Provided entries »
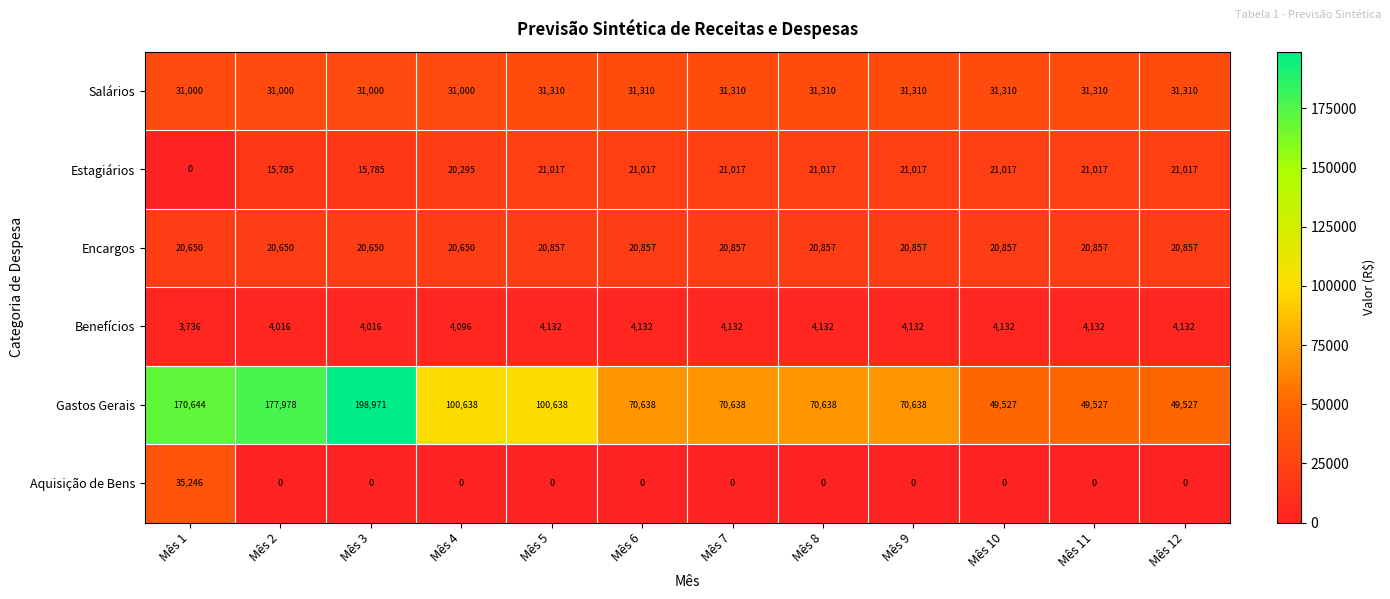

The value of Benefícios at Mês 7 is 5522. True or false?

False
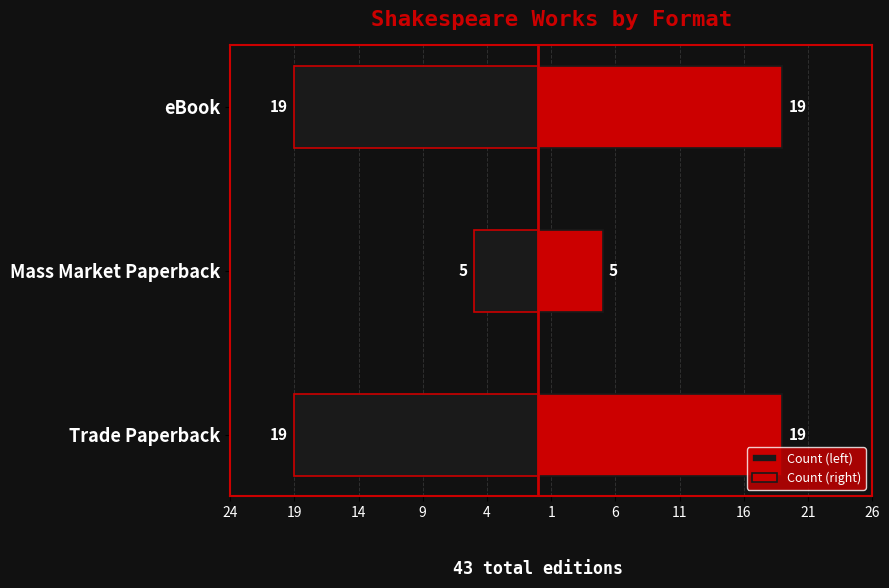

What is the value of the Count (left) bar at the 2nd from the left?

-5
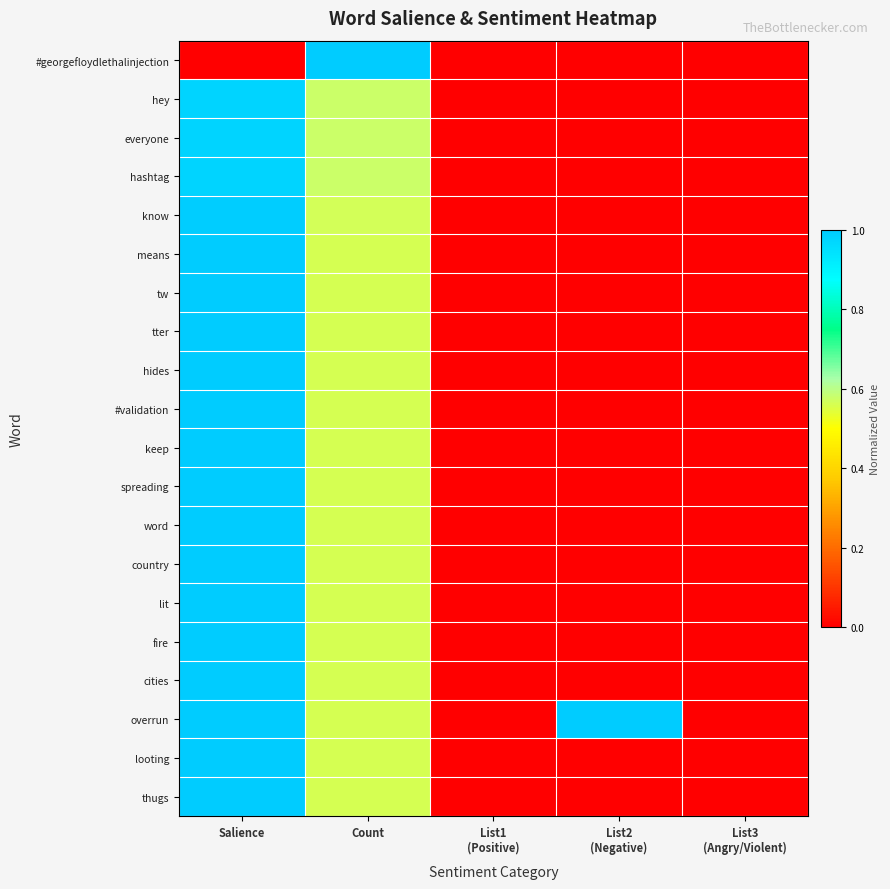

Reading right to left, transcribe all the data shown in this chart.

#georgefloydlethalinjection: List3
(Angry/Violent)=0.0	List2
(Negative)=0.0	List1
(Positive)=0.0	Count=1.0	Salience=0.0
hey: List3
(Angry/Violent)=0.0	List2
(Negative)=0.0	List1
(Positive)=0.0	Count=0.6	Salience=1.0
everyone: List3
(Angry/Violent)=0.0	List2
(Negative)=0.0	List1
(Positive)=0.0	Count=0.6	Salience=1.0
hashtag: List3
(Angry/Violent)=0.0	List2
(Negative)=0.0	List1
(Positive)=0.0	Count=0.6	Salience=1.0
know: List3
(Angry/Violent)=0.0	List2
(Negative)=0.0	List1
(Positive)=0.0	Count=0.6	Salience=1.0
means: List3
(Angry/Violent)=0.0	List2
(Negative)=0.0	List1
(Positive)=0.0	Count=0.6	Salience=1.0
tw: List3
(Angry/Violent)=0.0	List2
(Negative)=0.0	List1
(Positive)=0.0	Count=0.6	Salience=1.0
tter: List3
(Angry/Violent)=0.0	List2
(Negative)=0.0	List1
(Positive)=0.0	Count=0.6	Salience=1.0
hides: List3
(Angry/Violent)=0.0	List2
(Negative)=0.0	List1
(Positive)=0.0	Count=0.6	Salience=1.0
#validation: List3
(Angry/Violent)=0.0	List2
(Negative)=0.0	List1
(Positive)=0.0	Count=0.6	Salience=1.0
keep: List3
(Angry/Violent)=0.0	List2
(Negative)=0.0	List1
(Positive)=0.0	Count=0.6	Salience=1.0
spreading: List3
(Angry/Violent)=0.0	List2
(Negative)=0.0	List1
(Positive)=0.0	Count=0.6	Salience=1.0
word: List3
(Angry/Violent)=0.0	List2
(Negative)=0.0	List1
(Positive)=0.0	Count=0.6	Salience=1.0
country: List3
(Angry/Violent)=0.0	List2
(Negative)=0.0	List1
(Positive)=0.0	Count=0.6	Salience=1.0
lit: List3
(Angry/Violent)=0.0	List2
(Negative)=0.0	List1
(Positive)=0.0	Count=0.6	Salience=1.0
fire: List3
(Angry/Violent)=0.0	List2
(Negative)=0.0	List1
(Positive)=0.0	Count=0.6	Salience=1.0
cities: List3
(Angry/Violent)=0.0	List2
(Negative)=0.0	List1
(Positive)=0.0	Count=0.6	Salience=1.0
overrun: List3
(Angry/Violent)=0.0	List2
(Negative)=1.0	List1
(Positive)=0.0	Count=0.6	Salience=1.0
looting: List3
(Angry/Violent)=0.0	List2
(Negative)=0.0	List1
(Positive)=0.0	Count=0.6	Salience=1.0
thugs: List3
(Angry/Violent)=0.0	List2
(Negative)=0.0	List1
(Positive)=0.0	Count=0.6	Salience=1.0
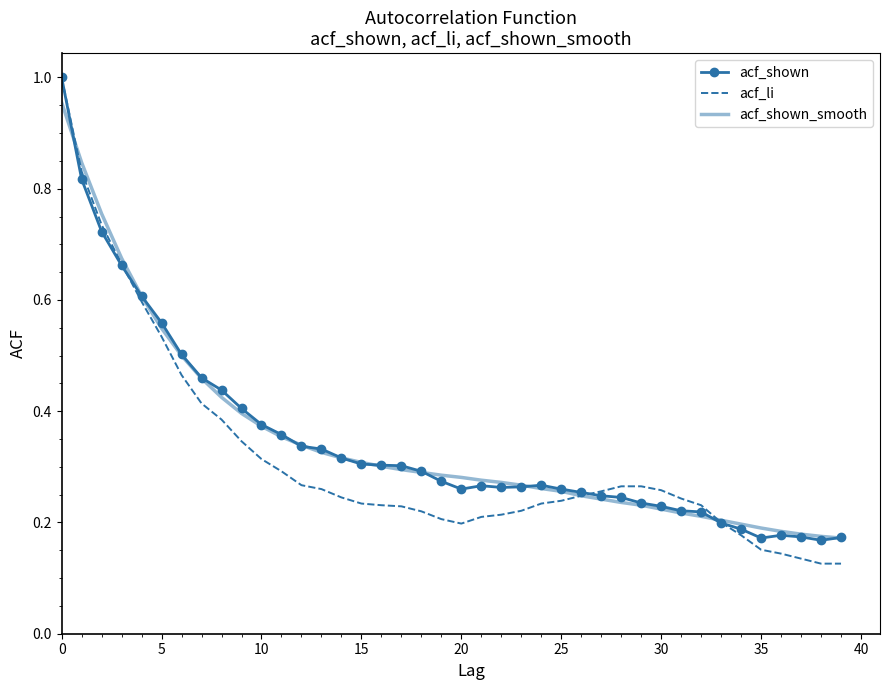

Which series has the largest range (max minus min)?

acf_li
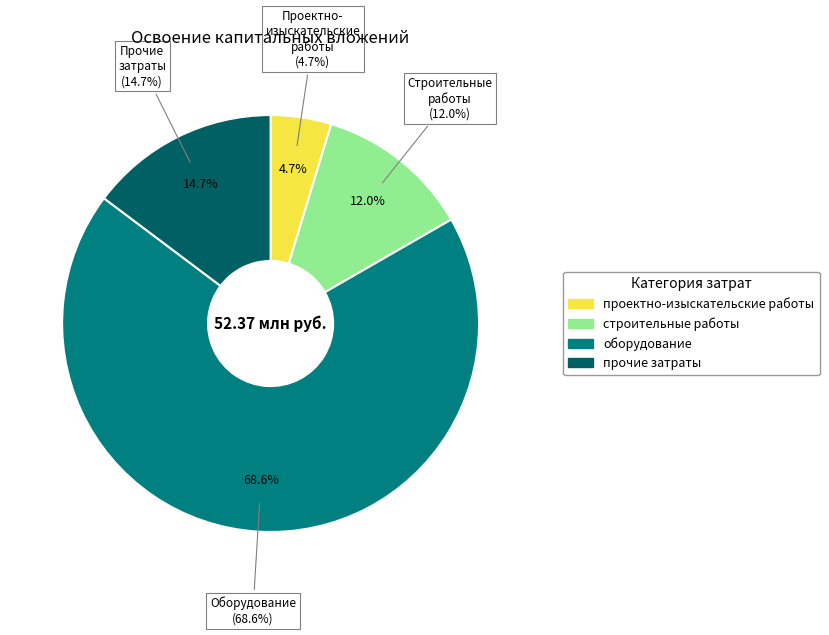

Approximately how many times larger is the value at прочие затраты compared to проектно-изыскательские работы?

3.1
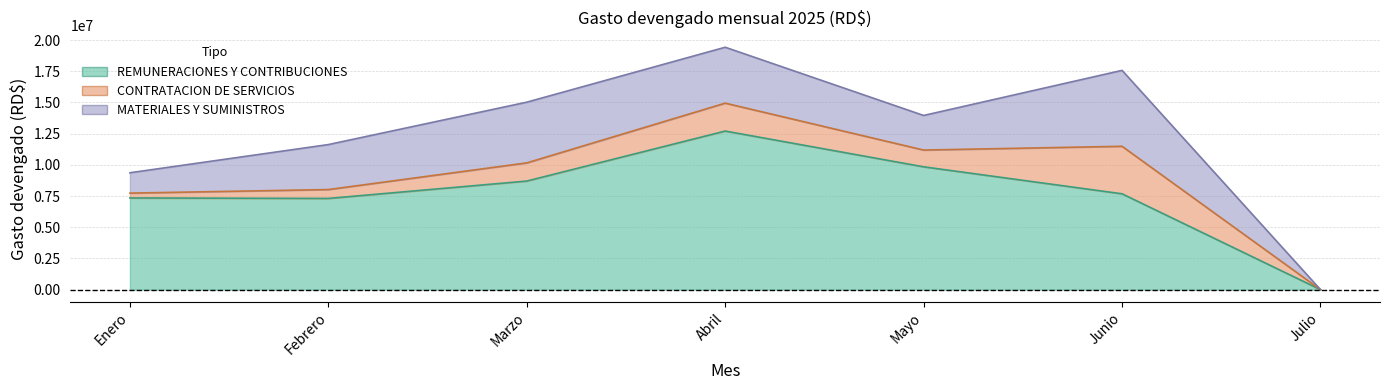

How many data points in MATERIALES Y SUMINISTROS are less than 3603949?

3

Goal of the exercise » Show, copied in full, each line of the listing above that contains the string "value".

Written response »
The value of Benefícios at Mês 7 is 5522. True or false?
What is the value of the Count (left) bar at the 2nd from the left?
Approximately how many times larger is the value at прочие затраты compared to проектно-изыскательские работы?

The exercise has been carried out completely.